INSTRUCTIONS TO FOLLOW –
Given the material below, repeat exactly the lines from the one containing "changes to the cluster." through the final line, and nothing else.

DATA FOR PROCESSING –
- Opening Delimiter -

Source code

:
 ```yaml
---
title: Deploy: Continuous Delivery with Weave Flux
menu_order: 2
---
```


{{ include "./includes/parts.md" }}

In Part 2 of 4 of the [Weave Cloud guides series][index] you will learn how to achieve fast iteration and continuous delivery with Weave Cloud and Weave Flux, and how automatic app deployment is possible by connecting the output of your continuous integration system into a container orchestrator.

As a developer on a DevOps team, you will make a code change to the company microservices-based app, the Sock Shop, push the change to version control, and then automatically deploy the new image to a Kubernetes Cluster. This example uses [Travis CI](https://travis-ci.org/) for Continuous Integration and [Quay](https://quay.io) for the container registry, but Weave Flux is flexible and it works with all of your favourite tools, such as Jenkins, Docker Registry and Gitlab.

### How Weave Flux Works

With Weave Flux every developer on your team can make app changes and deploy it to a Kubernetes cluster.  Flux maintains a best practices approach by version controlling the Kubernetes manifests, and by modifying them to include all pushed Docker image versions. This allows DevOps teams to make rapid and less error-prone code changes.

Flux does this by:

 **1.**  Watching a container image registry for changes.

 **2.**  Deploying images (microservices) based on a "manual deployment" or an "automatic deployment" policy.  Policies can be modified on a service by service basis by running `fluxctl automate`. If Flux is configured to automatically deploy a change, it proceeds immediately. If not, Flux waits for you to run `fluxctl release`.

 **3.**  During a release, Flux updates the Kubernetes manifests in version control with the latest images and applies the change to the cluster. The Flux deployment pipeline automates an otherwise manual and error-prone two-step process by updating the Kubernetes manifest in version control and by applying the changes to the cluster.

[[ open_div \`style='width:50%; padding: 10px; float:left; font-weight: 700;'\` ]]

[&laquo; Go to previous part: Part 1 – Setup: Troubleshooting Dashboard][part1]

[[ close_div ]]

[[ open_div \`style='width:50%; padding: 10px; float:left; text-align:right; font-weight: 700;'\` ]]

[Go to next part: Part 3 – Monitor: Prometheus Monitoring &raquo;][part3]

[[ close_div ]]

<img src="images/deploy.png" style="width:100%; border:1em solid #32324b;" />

- Closing Delimiter -

EXERCISE ANSWER –
 **3.**  During a release, Flux updates the Kubernetes manifests in version control with the latest images and applies the change to the cluster. The Flux deployment pipeline automates an otherwise manual and error-prone two-step process by updating the Kubernetes manifest in version control and by applying the changes to the cluster.

[[ open_div \`style='width:50%; padding: 10px; float:left; font-weight: 700;'\` ]]

[&laquo; Go to previous part: Part 1 – Setup: Troubleshooting Dashboard][part1]

[[ close_div ]]

[[ open_div \`style='width:50%; padding: 10px; float:left; text-align:right; font-weight: 700;'\` ]]

[Go to next part: Part 3 – Monitor: Prometheus Monitoring &raquo;][part3]

[[ close_div ]]

<img src="images/deploy.png" style="width:100%; border:1em solid #32324b;" />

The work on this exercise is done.